Uma lembrança

Uma lembrança é reincidente a minha memória todas as noites e eu não sei por quê. Uma lembrança de quando eu estudava Engenharia Química. Faz um tempinho bom.
Lembro que combinei com alguns colegas de fazer um trabalho, agora não lembro de que matéria era, na verdade hoje eu não lembro mais a diferença entre Química Analítica Qualitativa e Química Analítica Quantitativa, ou entre Química Inorgânica e Físico-Química, eu só sei o que é Química Orgânica por causa do Carbono. (ou não tem Carbono?), enfim... marcamos de nos encontrar todos no terminal de ônibus pra esperar a colega dona da casa onde íamos fazer o trabalho.
Ela bem se atrasou, mas chegou, veio com uma aparência meio cansada, meio deprimida, triste mesmo.
Durante todo o trabalho ela ficou sentada calada na mesa com ar choroso, depois de algum tempo pediu licença dizendo que ia tomar um banho e saiu, entrou no banheiro e chorou copiosamente. Não lembrou da  da acústica que o banheiro tinha, nem da janelinha que ventilação que dava bem pra sala onde estávamos. Chorou durante um bom tempo. Um choro de quem tinha perdido alguém. Um choro dolorido como nunca tinha ouvido até então.
Ao voltar, com o rosto e olhos vermelhos, sentou a mesa, pediu desculpas e contou sua história.
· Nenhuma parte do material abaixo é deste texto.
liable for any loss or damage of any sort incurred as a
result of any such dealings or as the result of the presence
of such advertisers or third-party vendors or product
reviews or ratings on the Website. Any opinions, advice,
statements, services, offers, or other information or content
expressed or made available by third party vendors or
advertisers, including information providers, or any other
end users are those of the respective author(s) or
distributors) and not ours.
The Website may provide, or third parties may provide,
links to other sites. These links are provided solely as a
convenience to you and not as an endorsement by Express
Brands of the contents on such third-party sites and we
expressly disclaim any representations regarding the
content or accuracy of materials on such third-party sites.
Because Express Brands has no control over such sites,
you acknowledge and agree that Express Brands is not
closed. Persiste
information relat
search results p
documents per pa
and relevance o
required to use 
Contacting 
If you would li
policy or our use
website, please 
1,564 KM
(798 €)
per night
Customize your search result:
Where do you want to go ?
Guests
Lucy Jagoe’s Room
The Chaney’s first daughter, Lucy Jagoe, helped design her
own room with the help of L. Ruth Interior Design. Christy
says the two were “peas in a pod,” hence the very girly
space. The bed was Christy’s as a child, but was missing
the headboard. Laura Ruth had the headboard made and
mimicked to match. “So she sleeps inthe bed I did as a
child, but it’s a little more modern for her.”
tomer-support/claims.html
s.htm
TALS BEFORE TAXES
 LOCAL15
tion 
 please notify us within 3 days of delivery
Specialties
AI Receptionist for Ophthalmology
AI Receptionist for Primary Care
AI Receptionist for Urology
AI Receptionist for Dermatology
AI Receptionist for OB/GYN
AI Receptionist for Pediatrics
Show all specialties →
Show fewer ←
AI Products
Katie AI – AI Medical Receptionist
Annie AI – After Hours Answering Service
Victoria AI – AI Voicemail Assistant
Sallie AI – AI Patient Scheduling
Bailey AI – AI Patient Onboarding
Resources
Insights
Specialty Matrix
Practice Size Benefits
Tinha passado o final de semana passado inteiro com seu amado, foram pra uma fazenda, andaram a cavalo, fizeram juras de amor. E então, naquele dia, naquela tarde, uma quarta-feira da mesma semana, ela tinha ficado sabendo que ele se casara com outra.
Eu ainda não conhecia as dores do coração. Não entendia as "razões" que o amor tem. Não entendi porque ela chorava por alguém que não era seu, que nunca fora seu, por que tinha se envolvido a tal ponto num relacionamento que tendia previsivelmente ao fracasso. Nem eu entendi, nem ninguém que estava ali.
Mesmo abalada, ele se ofereceu pra terminar o trabalho, encaderná-lo e entregá-lo para apresentação no dia determinado. Incrível como a gente permitiu isso.
No dia da apresentação ela mandou o trabalho inacabado por uma outra pessoa mas não apareceu. Depois disso abandonou a faculdade e nunca mais apareceu. Aquela tarde foi o último dia que a vimos.

Por que tenho lembrado disso quase todas as noites eu não sei. Hoje eu entendo e conheço a dor que ela sentiu aquele dia, conheço o pranto chorado no banheiro frio, entendo os motivos. Queria ter dito alguma palavra de conforto, ter feito alguma coisa, mas não disse, não liguei.
E hoje nem sequer lembro mais do nome dela.